Brief - Would you repeat each line below exactly, without the pictures?

#####

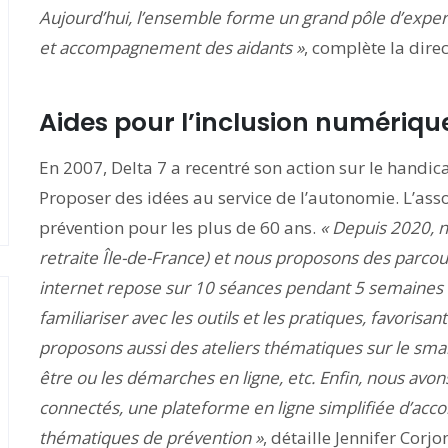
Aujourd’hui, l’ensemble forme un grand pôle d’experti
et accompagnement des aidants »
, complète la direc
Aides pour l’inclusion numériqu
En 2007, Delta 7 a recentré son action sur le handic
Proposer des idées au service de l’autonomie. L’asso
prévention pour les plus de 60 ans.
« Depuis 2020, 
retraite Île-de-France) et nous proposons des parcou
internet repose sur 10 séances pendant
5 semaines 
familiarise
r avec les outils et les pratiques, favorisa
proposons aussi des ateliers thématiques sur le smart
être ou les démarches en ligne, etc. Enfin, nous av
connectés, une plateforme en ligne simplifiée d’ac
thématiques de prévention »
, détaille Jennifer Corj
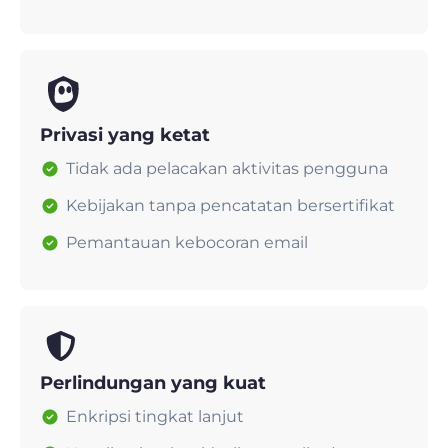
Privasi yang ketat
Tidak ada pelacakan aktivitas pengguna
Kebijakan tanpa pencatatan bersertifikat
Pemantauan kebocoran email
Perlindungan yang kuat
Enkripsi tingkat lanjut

#####

Task response -
Aujourd’hui, l’ensemble forme un grand pôle d’experti
et accompagnement des aidants »
, complète la direc
Aides pour l’inclusion numériqu
En 2007, Delta 7 a recentré son action sur le handic
Proposer des idées au service de l’autonomie. L’asso
prévention pour les plus de 60 ans.
« Depuis 2020, 
retraite Île-de-France) et nous proposons des parcou
internet repose sur 10 séances pendant
5 semaines 
familiarise
r avec les outils et les pratiques, favorisa
proposons aussi des ateliers thématiques sur le smart
être ou les démarches en ligne, etc. Enfin, nous av
connectés, une plateforme en ligne simplifiée d’ac
thématiques de prévention »
, détaille Jennifer Corj
Privasi yang ketat
Tidak ada pelacakan aktivitas pengguna
Kebijakan tanpa pencatatan bersertifikat
Pemantauan kebocoran email
Perlindungan yang kuat
Enkripsi tingkat lanjut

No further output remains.